I'd like to start off by explaining a little more of what I do professionally and how I have tried to translate that into my own life. You can read my profile for more info about myself, but I am a physical therapist, or "PT". Most everyone thinks of massages or painful exercises when they think about PT, but my job in an acute trauma hospital is a little different...
Physical therapy can be a quite challenging when you just got out of surgery that morning...or when you broke both arms and both legs...or when you got shot in the back (yeah, in Houston we see a lot of those actually)...or when you have cancer and the chemo is making you sooo tired...

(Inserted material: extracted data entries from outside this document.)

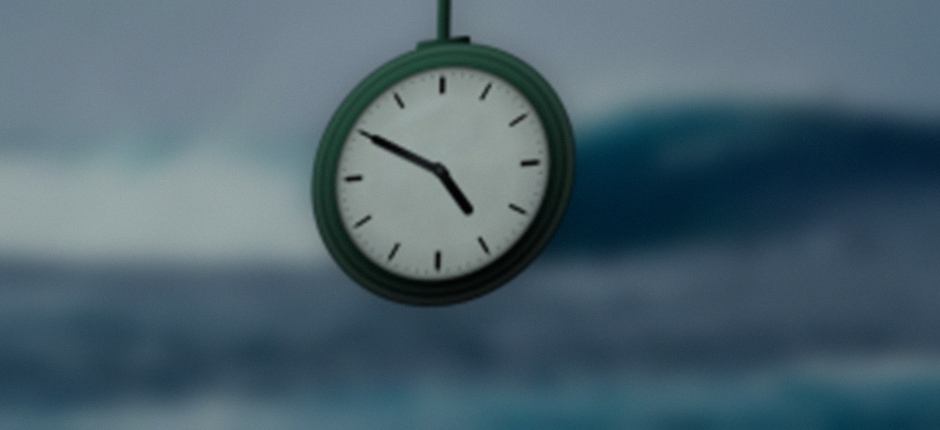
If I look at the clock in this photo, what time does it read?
4:50
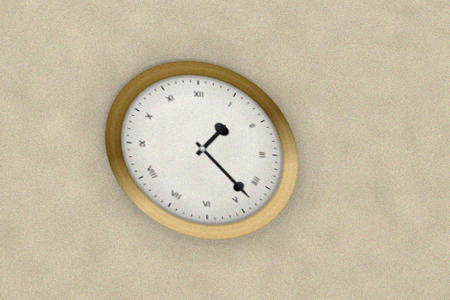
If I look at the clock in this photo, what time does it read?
1:23
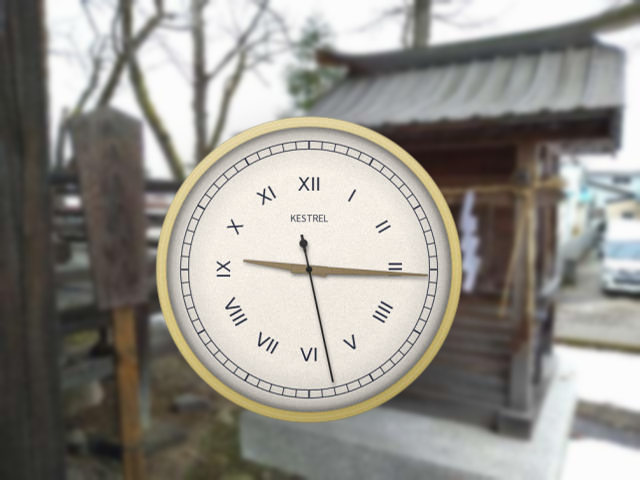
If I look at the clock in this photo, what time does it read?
9:15:28
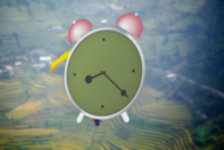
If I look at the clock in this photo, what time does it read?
8:22
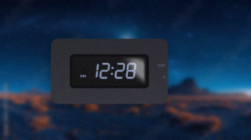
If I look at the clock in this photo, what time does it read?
12:28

We PTs at the hospital focus on the basics - getting out of bed, sitting up for 15 minutes, going to the bathroom by yourself, taking a walk in the hallway, going up a flight of stairs...
I share this because my job has taught me quite a bit. I've learned to be more:
1) GRATEFUL - When I really stop to think about it, it is a sheer miracle that my body is working as well as it does. There are a TON of systems that have to work together so perfectly or you can be in big trouble. It makes me want to take care of this great gift we've been given.

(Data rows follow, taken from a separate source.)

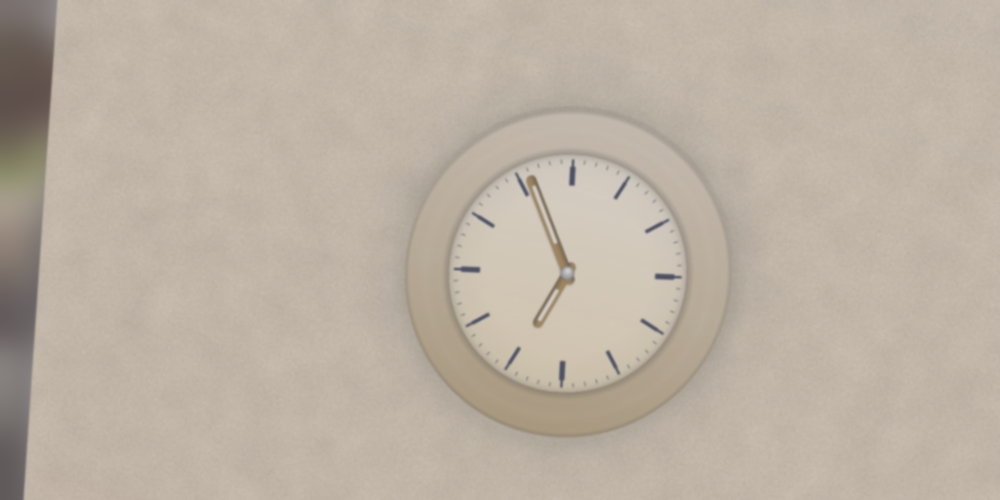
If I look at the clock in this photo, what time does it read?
6:56
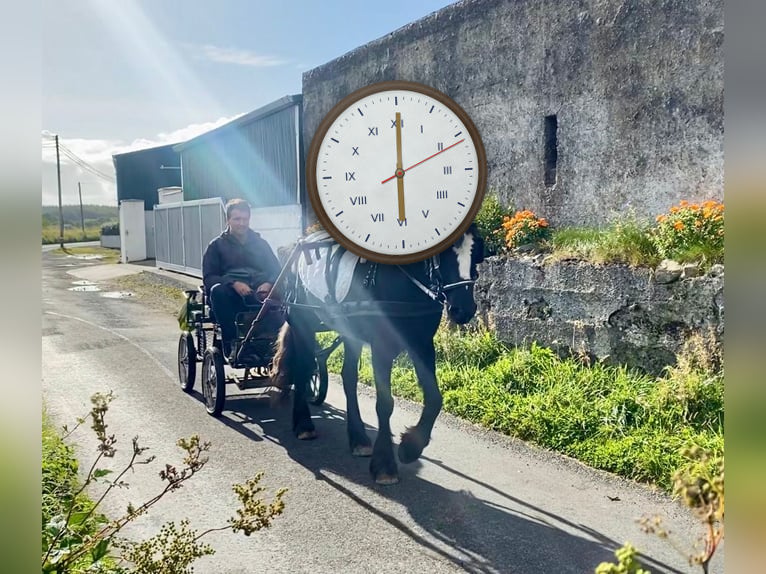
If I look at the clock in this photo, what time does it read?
6:00:11
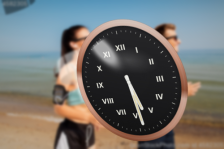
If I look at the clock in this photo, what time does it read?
5:29
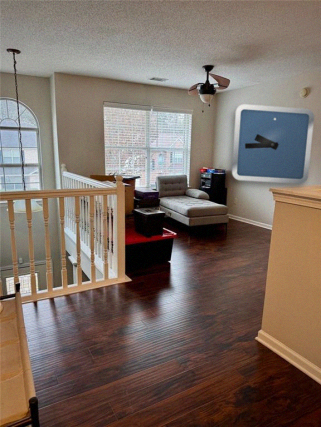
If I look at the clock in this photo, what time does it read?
9:44
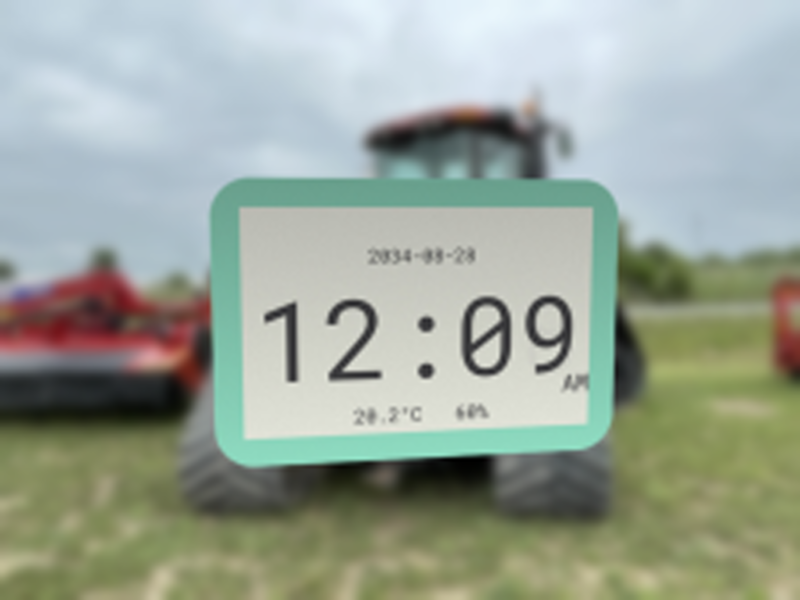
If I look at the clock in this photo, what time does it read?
12:09
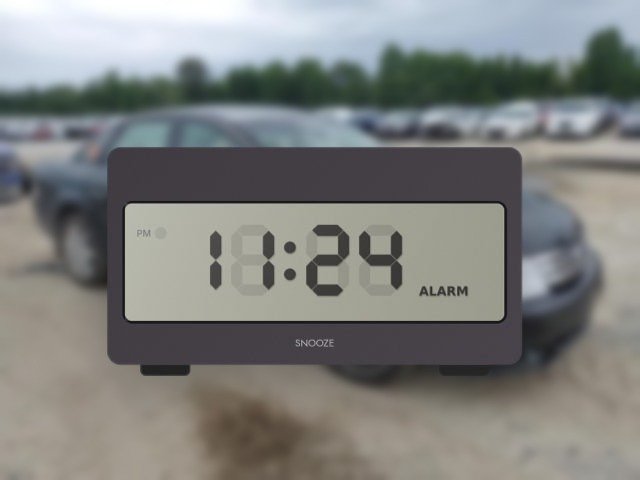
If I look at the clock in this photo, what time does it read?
11:24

2) RESOURCEFUL - At a county hospital, we don't have a lot of fancy or expensive gadgets. You have to use what you've got. I always look longingly at this awesome fitness center down the road, but I can't afford a membership right now. However, I can seriously (if I'm motivated enough) give myself a kick butt work out - without equipment or even a lot of time. There are ideas everywhere - internet, magazines...I like to ask my friends if they have a favorite exercise and then try it out. Next week I plan to post my most favorite and (in my opinion) efficient exercises.

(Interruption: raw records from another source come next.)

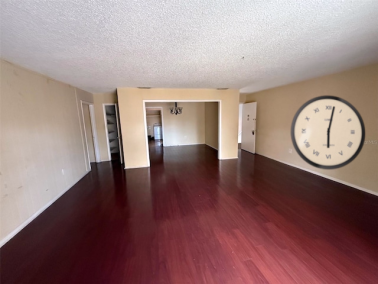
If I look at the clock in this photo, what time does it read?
6:02
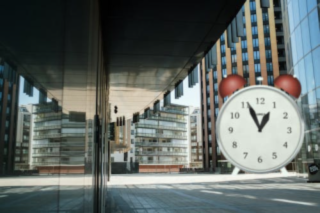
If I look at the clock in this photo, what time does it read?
12:56
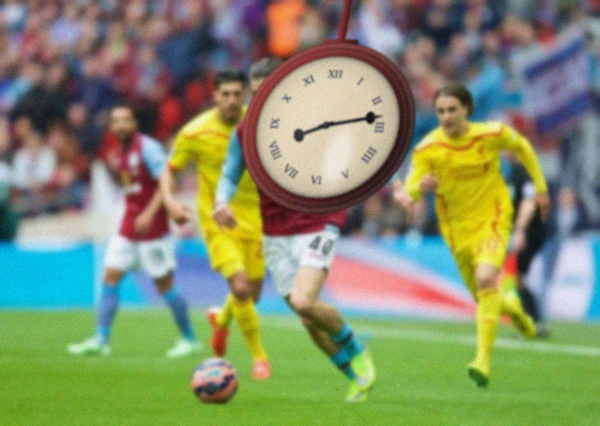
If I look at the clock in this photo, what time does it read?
8:13
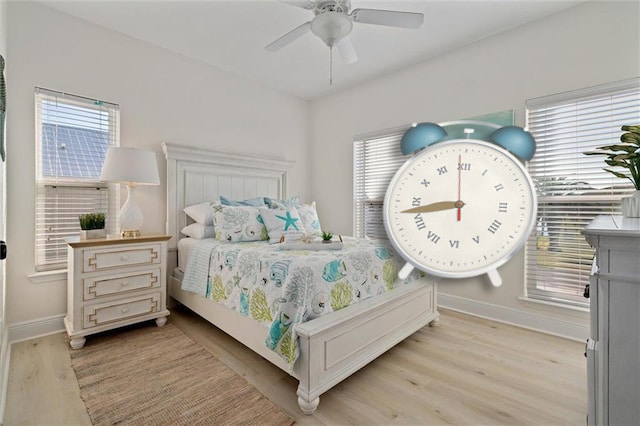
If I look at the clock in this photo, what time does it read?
8:42:59
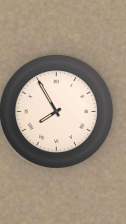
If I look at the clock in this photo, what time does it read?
7:55
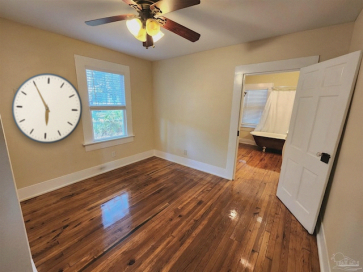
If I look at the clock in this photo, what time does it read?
5:55
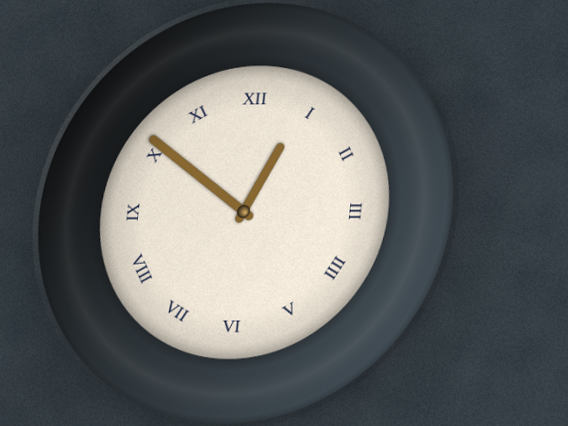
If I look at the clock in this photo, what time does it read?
12:51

3)CREATIVE - When something doesn't work, try something else. When a patient can't stand up all the way by themselves, I'll have them scoot up and down the bed. If I don't have time to to go for a walk, I can do 3 strength exercises in about 15mins (without getting very sweaty!). Instead of going out for ice cream with one of my girlfriends to catch up, how about a long walk? I think there are always ways to fit your health in and something is always better than nothing.
Work will always be work, and of course, there are aspects of my job that I could definitely live without. But helping people accomplish their goals and maximize their function (no matter what that level of function is) is pretty rewarding. I'm still working on the above mentioned characteristics, but I know that when I feel I'm "maximizing my function" I am enjoying life to the fullest!